__EXCERPT TO READ__.
□ □ □ □

While AI technologies have been around for some time, they captured everyone’s imagination with the release of large language models (LLMs) and tools like ChatGPT. These models have given us a general language interface that can seemingly answer any question.
In the past year, we have also seen the introduction of Agents, which link language models to a broader set of tools and complex workflows. These tools are introducing AI into more complex processes and changing the nature of work. Yet, for all the hype and attention, real-world success has been mixed. Many AI projects fail, and as a result, many business leaders remain cautious about their implementation.
Technology meets reality
Sitting at the intersection of AI and data, I have been thinking about the gap between the technology and its successful adoption.
First, it is clear to me that the technology is very real. Language modes have been rapidly adopted by document-centric functions like marketing, software development, and research. And agents are adding the capability to take on more complex tasks, to make semi-autonomous decisions, and interact with external tools.
Meanwhile, the adoption of LLM and Agent technologies in core business operations is much less consistent. Failure rates are high, and two challenges consistently appear.
- The underlying data is not of high enough quality or adequately identified to be used effectively by AI models.
- Integrating AI systems into production workflows is often much more difficult than anticipated.
Thinking about these problems has taken me back to understand what worked successfully with earlier forms of AI.
Before the introduction of LLMs, we applied AI, in the form of Machine Learning and Optimization, to well-scoped problems. If an organization’s underlying data were inconsistent, we could use brute force to organize the subset of data needed for a particular problem. Enterprises now aim to use LLMs across the entire organization and solve more general use-cases. There is no subset of data anymore. We need quality data at scale across the entire enterprise.
A case in point illustrates the challenge:
I have a customer who is implementing AI to help manage and predict their sales process. They have an industry-leading CRM system which has been in production for 15 years with a significant number of customizations. The “Opportunity” table is the center of their implementation, and it has 250 columns with overlapping calculations, including four conflicting versions of “Purchase Order.”

□ □ □ □

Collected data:
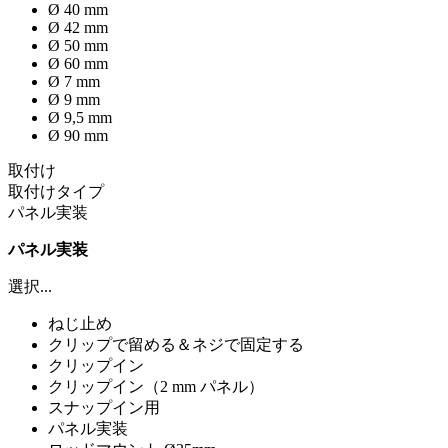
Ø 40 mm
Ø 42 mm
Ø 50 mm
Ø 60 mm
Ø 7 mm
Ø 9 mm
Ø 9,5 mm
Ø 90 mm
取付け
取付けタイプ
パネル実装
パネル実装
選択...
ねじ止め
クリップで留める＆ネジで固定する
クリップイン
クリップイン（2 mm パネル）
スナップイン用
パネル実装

□ □ □ □

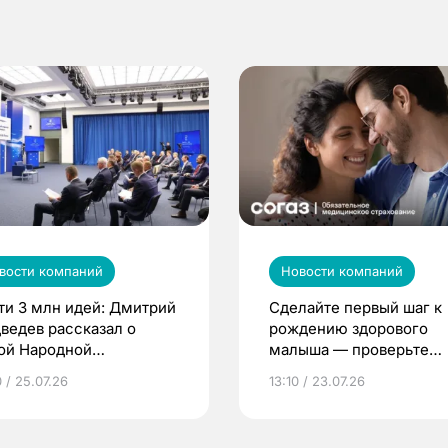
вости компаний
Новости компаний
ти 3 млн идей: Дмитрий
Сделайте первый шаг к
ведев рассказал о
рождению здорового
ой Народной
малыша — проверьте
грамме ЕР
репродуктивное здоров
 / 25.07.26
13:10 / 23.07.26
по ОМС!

□ □ □ □

Copy the part of the AI adoption article from "First, it is" to "forms of AI.". The rows were taken from a different source than the text.

__ANSWER SECTION__.
First, it is clear to me that the technology is very real. Language modes have been rapidly adopted by document-centric functions like marketing, software development, and research. And agents are adding the capability to take on more complex tasks, to make semi-autonomous decisions, and interact with external tools.
Meanwhile, the adoption of LLM and Agent technologies in core business operations is much less consistent. Failure rates are high, and two challenges consistently appear.
- The underlying data is not of high enough quality or adequately identified to be used effectively by AI models.
- Integrating AI systems into production workflows is often much more difficult than anticipated.
Thinking about these problems has taken me back to understand what worked successfully with earlier forms of AI.